El tour dura aproximadamente 90 minutos en el agua.
Sí, durante el crucero tienes garantizado ver delfines de cerca.
Sí, la tripulación puede tomar fotos de tu grupo con tu propio dispositivo si quieres.
Pasarás por el faro de Harbour Town, la isla Daufuskie y Harbour Town Golf Links.
Sí, es apto para todos los niveles y hay asientos especiales para bebés.
Los animales de servicio están permitidos en este crucero por Hilton Head.
El crucero recorre Broad Creek y Calibogue Sound alrededor de Hilton Head Island.
Tu tarde incluye un crucero de 90 minutos por las aguas de Hilton Head con una tripulación local que comparte historias y buen rollo; avistamiento garantizado de delfines muy cerca; vistas al faro de Harbour Town y la isla Daufuskie; fotos familiares con tu propio móvil si quieres; además de asientos especiales para bebés si los necesitas—todo enmarcado por un atardecer típico de Lowcountry antes de regresar a tierra.
No pensé que me atraparía tanto solo viendo cómo cambiaba el color del agua, pero ahí estábamos—en el barco, entre Broad Creek y Calibogue Sound, y el cielo se fundía en un extraño naranja-rosado. Nuestra guía, Jess, ya había señalado la isla Daufuskie a lo lejos (“¿solo se puede llegar en barco, te imaginas?”), pero la verdad es que estaba demasiado distraído con el aire salado y cómo todos se quedaban en silencio cuando vimos nuestro primer delfín.
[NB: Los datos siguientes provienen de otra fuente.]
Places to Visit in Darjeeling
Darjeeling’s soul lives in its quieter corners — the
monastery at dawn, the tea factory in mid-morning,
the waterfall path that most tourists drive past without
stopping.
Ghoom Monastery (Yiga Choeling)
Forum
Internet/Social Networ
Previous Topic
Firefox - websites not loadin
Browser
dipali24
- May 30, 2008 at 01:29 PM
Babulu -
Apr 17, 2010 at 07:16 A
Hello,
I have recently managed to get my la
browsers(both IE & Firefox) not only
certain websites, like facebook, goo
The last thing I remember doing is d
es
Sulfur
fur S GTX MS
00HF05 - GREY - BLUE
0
Es otra cosa verlos aquí—delfines nariz de botella del Atlántico de verdad, no en un acuario detrás de un cristal.
Navegamos frente al faro de Harbour Town (las rayas rojas y blancas parecen casi de mentira de cerca), y Jess nos contó que lo construyeron en los años 60 para atraer gente a Hilton Head Island. Hubo un momento en que un par de niños se reían cada vez que un delfín salía a la superficie—uno de ellos intentaba imitar sus pequeños resoplidos. Saqué una foto de mi pareja con el faro de fondo; a ella no le gusta posar pero se rió igual porque el viento le tapaba la cara con el pelo. Todo se sintió muy relajado, como si nadie tuviera prisa por una vez.
No soy mucho de tours, pero este crucero al atardecer con delfines no se sintió para nada armado. La tripulación conocía todos los detalles—como de qué lado del barco mirar para ver delfines o por qué Harbour Town Golf Links es tan importante cada abril (resulta que es por un torneo PGA). Incluso pasamos junto a unos pescadores en la orilla de Daufuskie; uno nos saludó con el sombrero. El sol bajaba y todo olía a mar, con un toque dulce. A veces todavía recuerdo esa vista cuando el ruido de la ciudad me abruma.